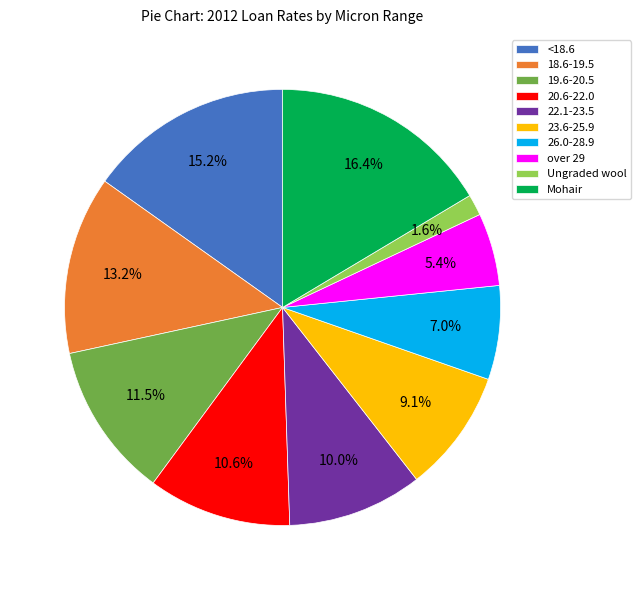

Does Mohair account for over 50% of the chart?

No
■ ■ ■
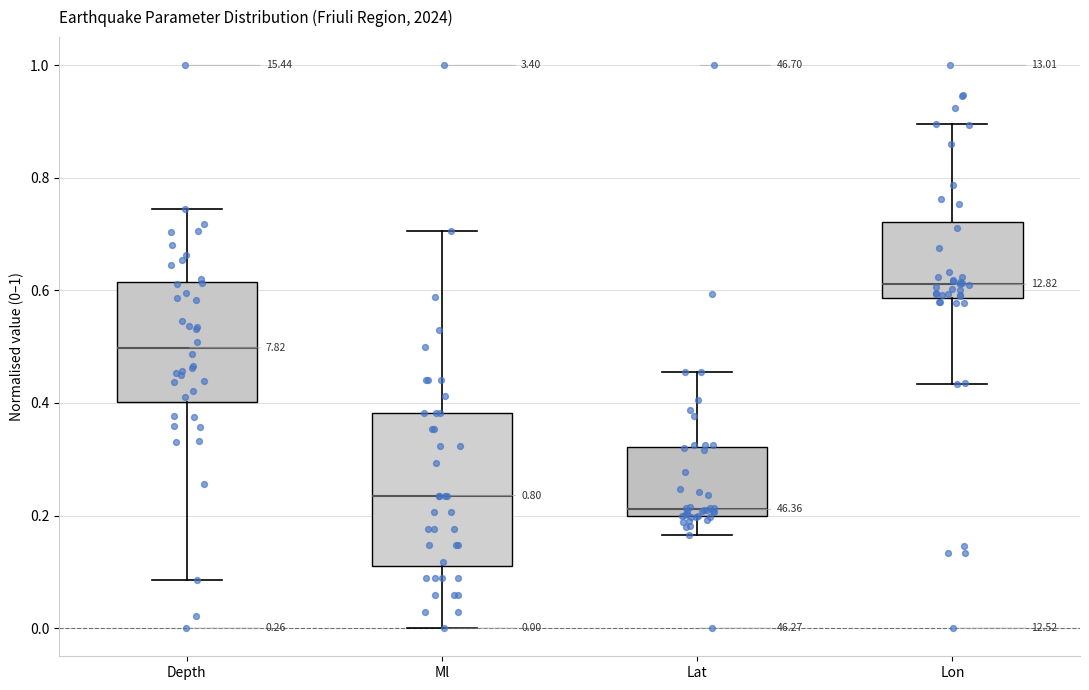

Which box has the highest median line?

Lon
■ ■ ■
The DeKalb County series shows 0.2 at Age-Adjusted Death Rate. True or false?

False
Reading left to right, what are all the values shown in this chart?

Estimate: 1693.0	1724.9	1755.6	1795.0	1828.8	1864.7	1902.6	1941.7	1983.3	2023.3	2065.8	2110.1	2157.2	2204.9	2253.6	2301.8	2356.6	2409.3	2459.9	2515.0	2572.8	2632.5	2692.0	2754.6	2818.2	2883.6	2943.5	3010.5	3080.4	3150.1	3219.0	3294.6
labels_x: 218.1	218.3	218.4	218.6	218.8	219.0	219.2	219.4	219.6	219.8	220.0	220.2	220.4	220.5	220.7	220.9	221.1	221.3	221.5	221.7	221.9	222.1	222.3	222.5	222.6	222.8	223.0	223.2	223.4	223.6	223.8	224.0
■ ■ ■
__REQUEST__
Switch "chart" to "plot" in everything from the line containing "The DeKalb County" down to the line containing "Reading left to", and return only those lines with nothing else changed.

__RESPONSE FOR THIS EXERCISE__
The DeKalb County series shows 0.2 at Age-Adjusted Death Rate. True or false?

False
Reading left to right, what are all the values shown in this plot?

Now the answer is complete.